Data shown ::
********

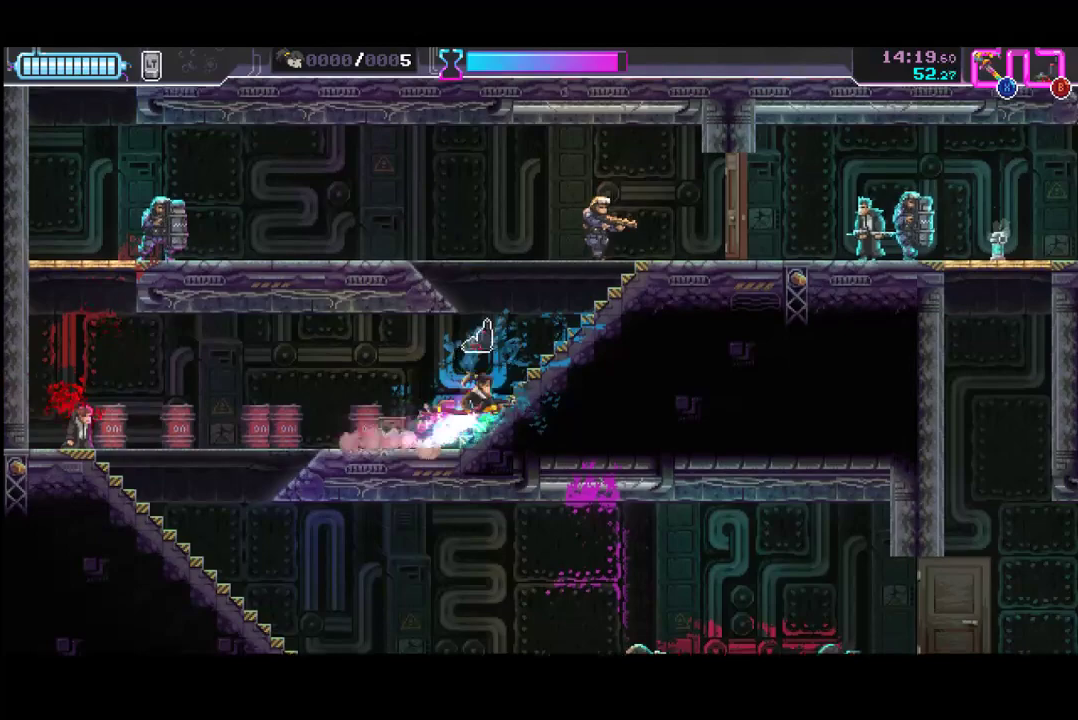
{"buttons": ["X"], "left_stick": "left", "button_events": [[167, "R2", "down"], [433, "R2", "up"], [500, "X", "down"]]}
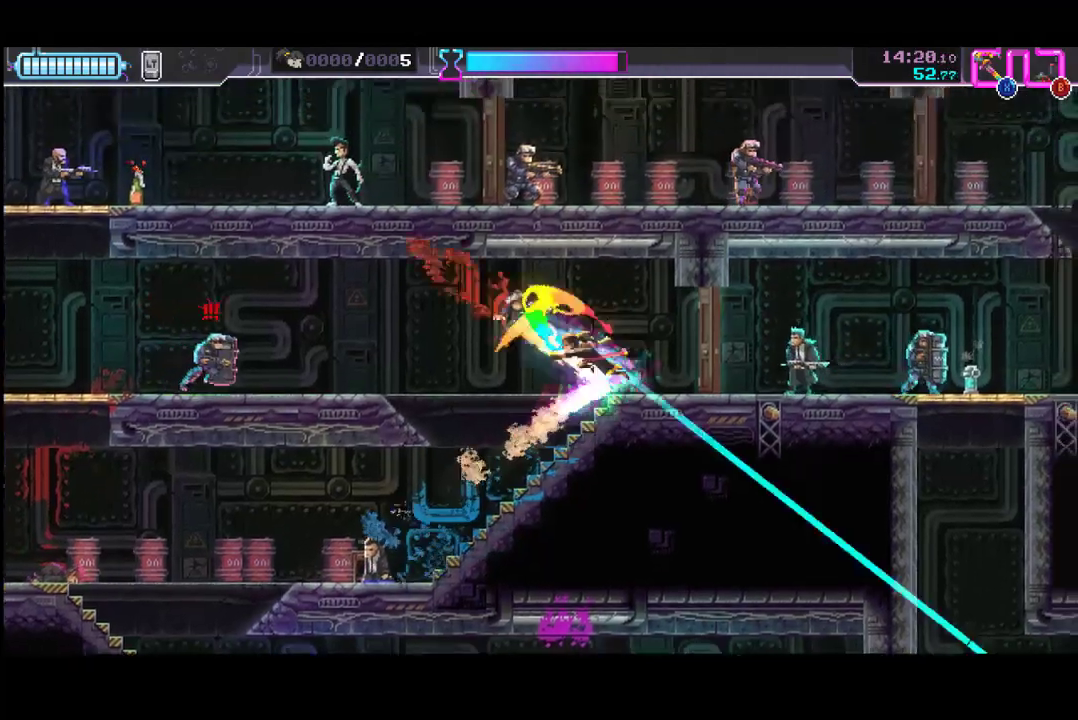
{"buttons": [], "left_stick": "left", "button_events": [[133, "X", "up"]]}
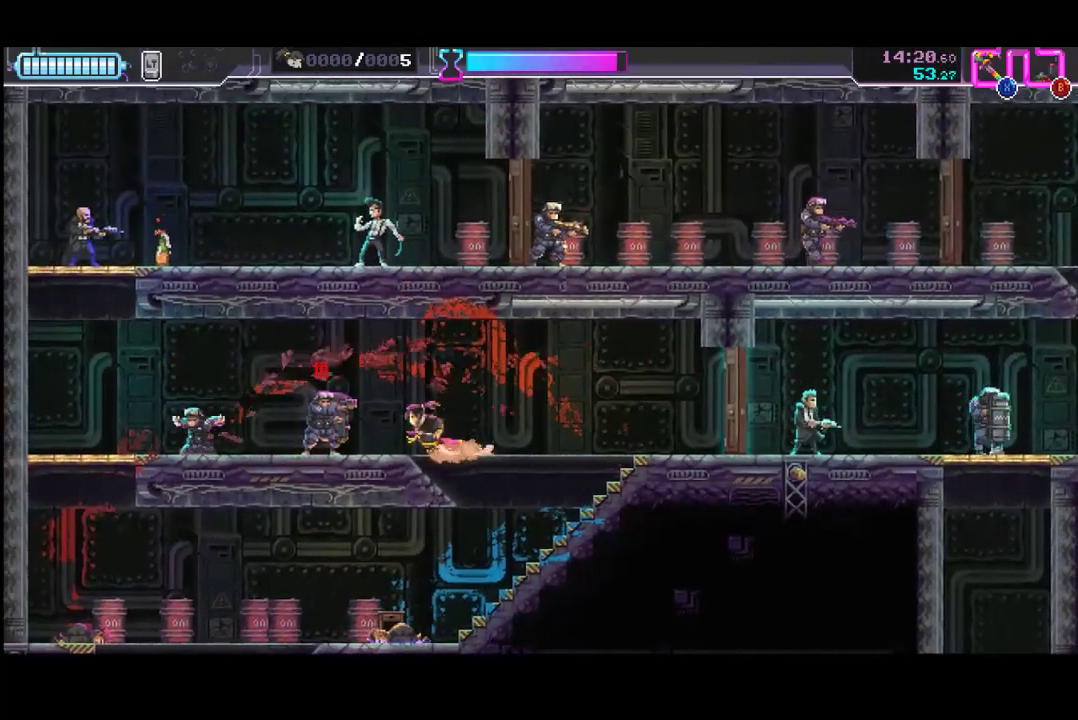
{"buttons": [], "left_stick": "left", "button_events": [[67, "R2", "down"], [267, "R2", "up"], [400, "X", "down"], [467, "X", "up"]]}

********

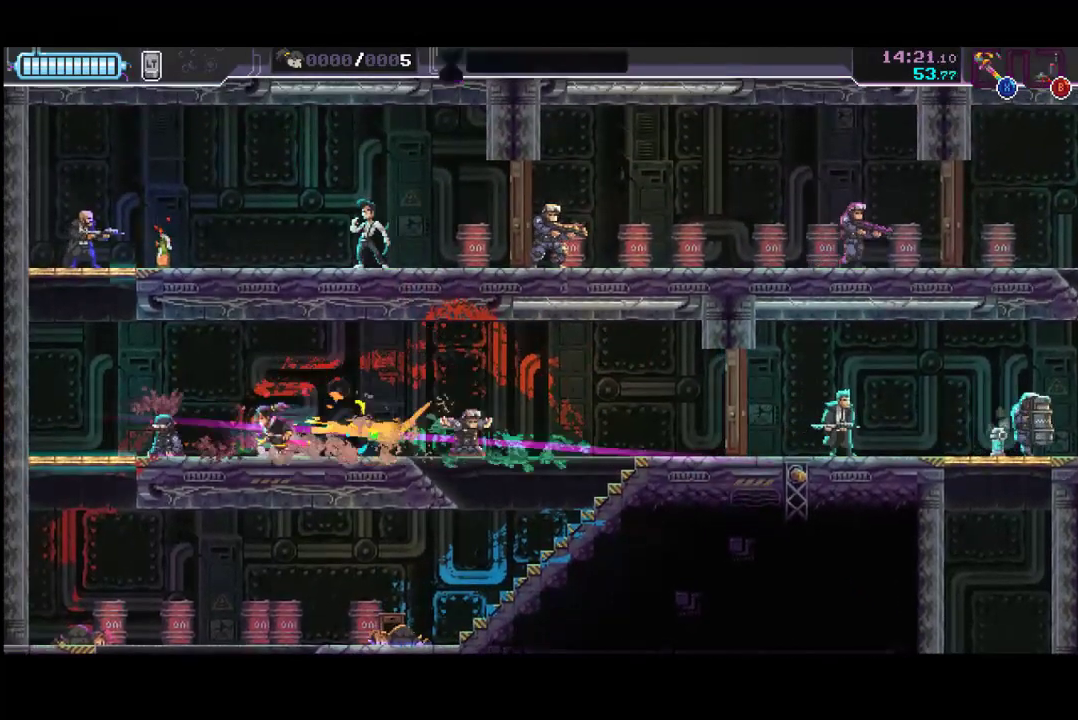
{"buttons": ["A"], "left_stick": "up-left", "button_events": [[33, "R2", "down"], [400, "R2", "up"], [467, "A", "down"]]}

********

Your assignment ::
Please go through the entries and show every line with the word "down".

Result of this task ::
{"buttons": ["X"], "left_stick": "left", "button_events": [[167, "R2", "down"], [433, "R2", "up"], [500, "X", "down"]]}
{"buttons": [], "left_stick": "left", "button_events": [[67, "R2", "down"], [267, "R2", "up"], [400, "X", "down"], [467, "X", "up"]]}
{"buttons": ["A"], "left_stick": "up-left", "button_events": [[33, "R2", "down"], [400, "R2", "up"], [467, "A", "down"]]}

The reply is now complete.